More importantly, these families are the pool of voters that the opposition cannot afford to alienate if it wants to return to power in 2023. Kids may not vote, but parents are taking notice.
Be true to your school
While the rebellion is not entirely about education, it is at least partially about it. And it should be used to also reopen and energize the long and overdue debate on education reform.
When in a recent Americas Quarterly podcast, Brian Winter asked me about Argentina’s education response during COVID-19, my answer was brief: We didn’t really have one. This is one of the most valid education-driven arguments of the pro-school movement: one year has passed and there is almost no online content, no updated laptops, no enhanced connectivity access, no teacher training — in short, no visible policy action or resource reallocation beyond the facile stay-at-home motto. With a few privileged exceptions, the quest of many teachers to make up for those limitations with what they had at hand was deemed to failure from the start.
In this light, this debate cannot be more welcome. To begin with, a combination of investment in connectivity, tablets, online content and teacher training should be a necessary condition to implement the hybrid (offline-online) education that should complement traditional classes to bridge the gap between poor and rich schools — today as well as in the post-pandemic. By adding longer effective hours and direct access to the best materials and classes in the cloud, an integrated hybrid curriculum seems our best bet to mitigate the deep inequality of educational resources in many developing countries. What better trigger to embrace this change than the forced home schooling brought by the pandemic?

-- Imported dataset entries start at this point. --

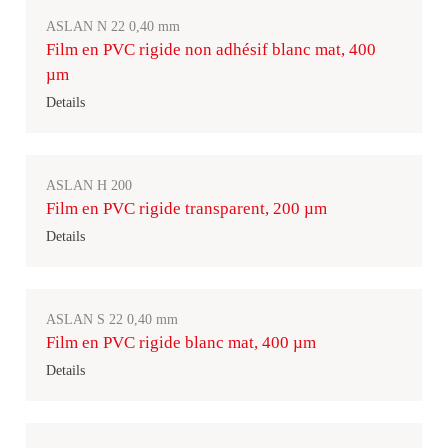
ASLAN N 22 0,40 mm
Film en PVC rigide non adhésif blanc mat, 400
µm
Details
ASLAN H 200
Film en PVC rigide transparent, 200 µm
Details
ASLAN S 22 0,40 mm
Film en PVC rigide blanc mat, 400 µm
Details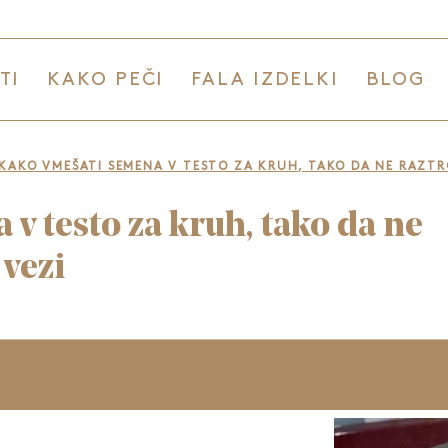
TI
KAKO PEČI
FALA IZDELKI
BLOG
KAKO VMEŠATI SEMENA V TESTO ZA KRUH, TAKO DA NE RAZT
v testo za kruh, tako da ne
vezi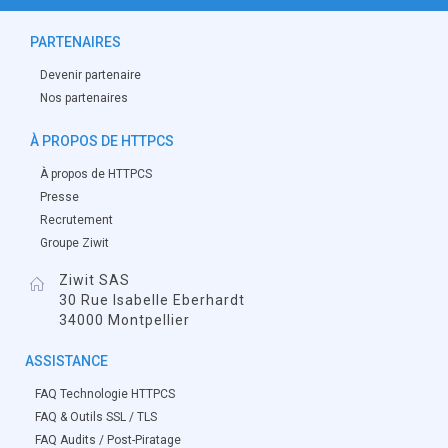
PARTENAIRES
Devenir partenaire
Nos partenaires
À PROPOS DE HTTPCS
À propos de HTTPCS
Presse
Recrutement
Groupe Ziwit
Ziwit SAS
30 Rue Isabelle Eberhardt
34000 Montpellier
ASSISTANCE
FAQ Technologie HTTPCS
FAQ & Outils SSL / TLS
FAQ Audits / Post-Piratage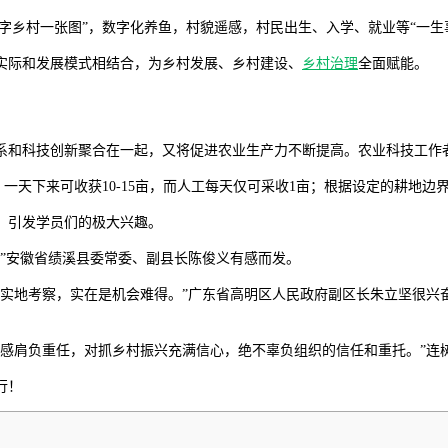
数字乡村一张图”，数字化养鱼，村貌遥感，村民出生、入学、就业等“一生
实际和发展模式相结合，为乡村发展、乡村建设、
乡村治理
全面赋能。
系和科技创新聚合在一起，又将促进农业生产力不断提高。农业科技工作
，一天下来可收获10-15亩，而人工每天仅可采收1亩；根据设定的耕地
，引发学员们的极大兴趣。
”安徽省绩溪县委常委、副县长陈俊义有感而发。
实地考察，实在是机会难得。”广东省高明区人民政府副区长朱立坚很兴
深感肩负重任，对抓乡村振兴充满信心，绝不辜负组织的信任和重托。”连
行！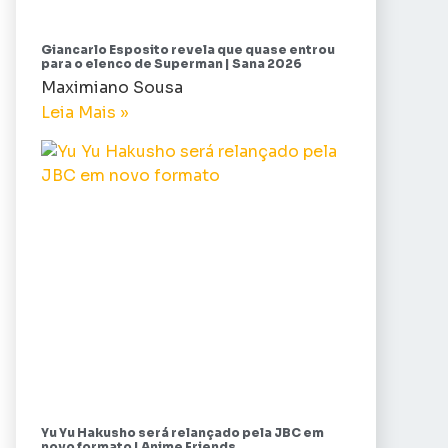
Giancarlo Esposito revela que quase entrou
para o elenco de Superman | Sana 2026
Maximiano Sousa
Leia Mais »
Yu Yu Hakusho será relançado pela JBC em
novo formato | Anime Friends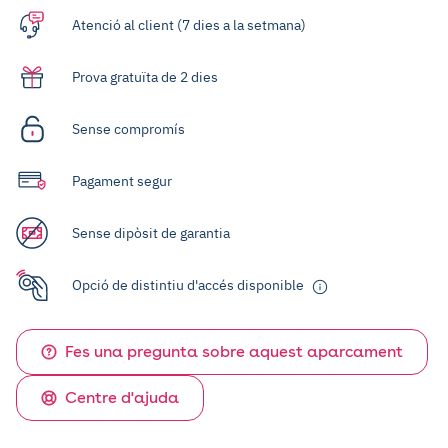
Atenció al client (7 dies a la setmana)
Prova gratuïta de 2 dies
Sense compromís
Pagament segur
Sense dipòsit de garantia
Opció de distintiu d'accés disponible
Fes una pregunta sobre aquest aparcament
Centre d'ajuda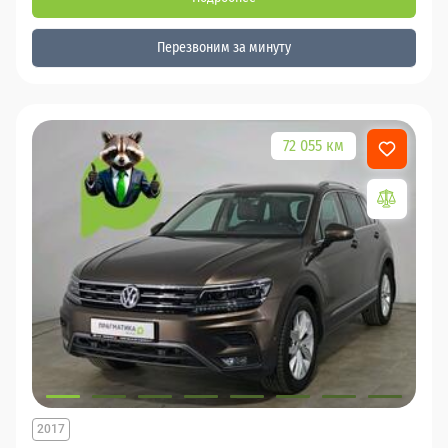
Перезвоним за минуту
72 055 км
2017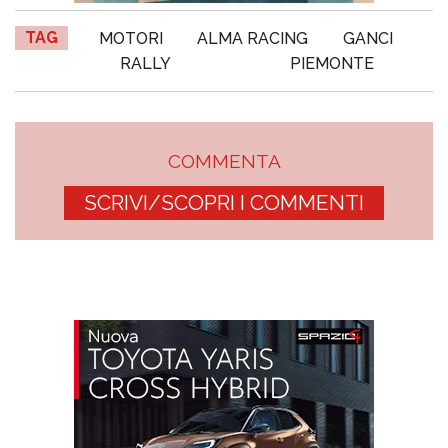
TAG
MOTORI
ALMA RACING
GANCI
RALLY
PIEMONTE
COMMENTA
SCRIVI/SCOPRI I COMMENTI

Similarly, a stronger emphasis on labor-oriented secondary and tertiary education should be critical to reducing the skill mismatch between education and work and rise the employment rate among young people that ultimately fall through the net. What sounder policy to bring back the kids that dropped out of formal education –- even more than usual–displaced due to the lockdowns — than vocational training and reskilling?
One thing is for sure: The damage is done. The reopening of schools may stop the bleeding, but without an audacious new round of pro-education policies, the wound will not be healed.
Levy Yeyati is dean of the school of government at Torcuato di Tella University in Buenos Aires and a member of AQ’s editorial board.